FLORIDA, USA. SUPREME COURT HALTS SECOND FLORIDA EXECUTION

02 February 2006 :

the US Supreme Court halted the execution of Arthur Dennis Rutherford on January 31 just minutes before he was scheduled to die by chemical injection for killing a customer in her bathtub in 1985.
Rutherford had been scheduled for execution at 6 p.m. (2300 GMT) at the Florida State Prison in Starke. The court granted a stay pending resolution of his appeal, which contends that the chemicals Florida uses for execution inflict unnecessary pain and violate the constitutional ban on cruel and unusual punishment.

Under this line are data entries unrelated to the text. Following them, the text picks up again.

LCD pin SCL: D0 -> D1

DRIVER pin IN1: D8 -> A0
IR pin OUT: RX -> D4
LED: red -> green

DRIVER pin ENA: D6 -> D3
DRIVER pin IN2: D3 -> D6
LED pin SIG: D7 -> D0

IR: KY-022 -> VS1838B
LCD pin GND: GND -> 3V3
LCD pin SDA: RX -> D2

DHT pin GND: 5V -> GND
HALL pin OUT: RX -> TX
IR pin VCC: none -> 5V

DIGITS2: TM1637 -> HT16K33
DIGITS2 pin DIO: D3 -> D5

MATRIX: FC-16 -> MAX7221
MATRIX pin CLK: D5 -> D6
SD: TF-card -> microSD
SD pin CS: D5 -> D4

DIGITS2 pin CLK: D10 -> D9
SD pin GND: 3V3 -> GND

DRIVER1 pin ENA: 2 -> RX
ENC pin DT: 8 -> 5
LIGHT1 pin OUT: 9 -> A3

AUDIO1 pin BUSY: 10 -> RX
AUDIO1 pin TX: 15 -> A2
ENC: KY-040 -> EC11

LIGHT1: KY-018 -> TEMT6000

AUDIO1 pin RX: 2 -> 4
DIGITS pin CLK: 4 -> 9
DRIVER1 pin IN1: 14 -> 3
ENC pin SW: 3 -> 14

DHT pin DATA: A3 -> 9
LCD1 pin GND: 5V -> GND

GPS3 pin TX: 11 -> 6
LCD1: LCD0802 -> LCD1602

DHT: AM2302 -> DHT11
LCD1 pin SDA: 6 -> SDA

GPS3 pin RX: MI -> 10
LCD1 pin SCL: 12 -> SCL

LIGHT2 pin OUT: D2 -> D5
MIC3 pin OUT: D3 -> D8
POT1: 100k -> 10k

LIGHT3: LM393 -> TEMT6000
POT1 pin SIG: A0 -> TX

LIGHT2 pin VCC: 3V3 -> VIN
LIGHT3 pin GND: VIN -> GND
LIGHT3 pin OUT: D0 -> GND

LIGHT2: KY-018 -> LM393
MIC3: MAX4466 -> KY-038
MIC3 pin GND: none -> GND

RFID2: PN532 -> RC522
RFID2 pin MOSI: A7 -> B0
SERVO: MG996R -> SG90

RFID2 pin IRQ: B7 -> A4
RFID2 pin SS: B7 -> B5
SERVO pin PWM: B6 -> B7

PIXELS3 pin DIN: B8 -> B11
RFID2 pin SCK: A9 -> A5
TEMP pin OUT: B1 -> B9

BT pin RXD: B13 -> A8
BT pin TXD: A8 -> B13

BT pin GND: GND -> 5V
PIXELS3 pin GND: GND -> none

The Supreme Court agreed last week to decide a similar case filed by another Florida death row inmate, Clarence Hill.
Like several other states, Florida uses sodium pentothal, which produces shallow anesthesia, pancuronium bromide and potassium chloride. Hill's attorney cited a medical study that pancuronium bromide causes suffocation while potassium chloride causes burning in the veins and massive muscle cramping before resulting in cardiac arrest.
Rutherford, 56, was convicted of killing Stella Salamon in her home in the north Florida town of Milton in 1985. Salamon had hired him to install sliding glass doors in her home, where he had worked as a handyman.
The 63-year-old woman was found stripped, beaten, strangled and drowned in her bathtub. Rutherford was arrested after cashing one of Salamon's checks and was convicted of murder and armed robbery.
Florida has executed 60 people and the United States has executed 1,008 since the death penalty was reinstated in 1976, according to Floridians for Alternatives to the Death Penalty.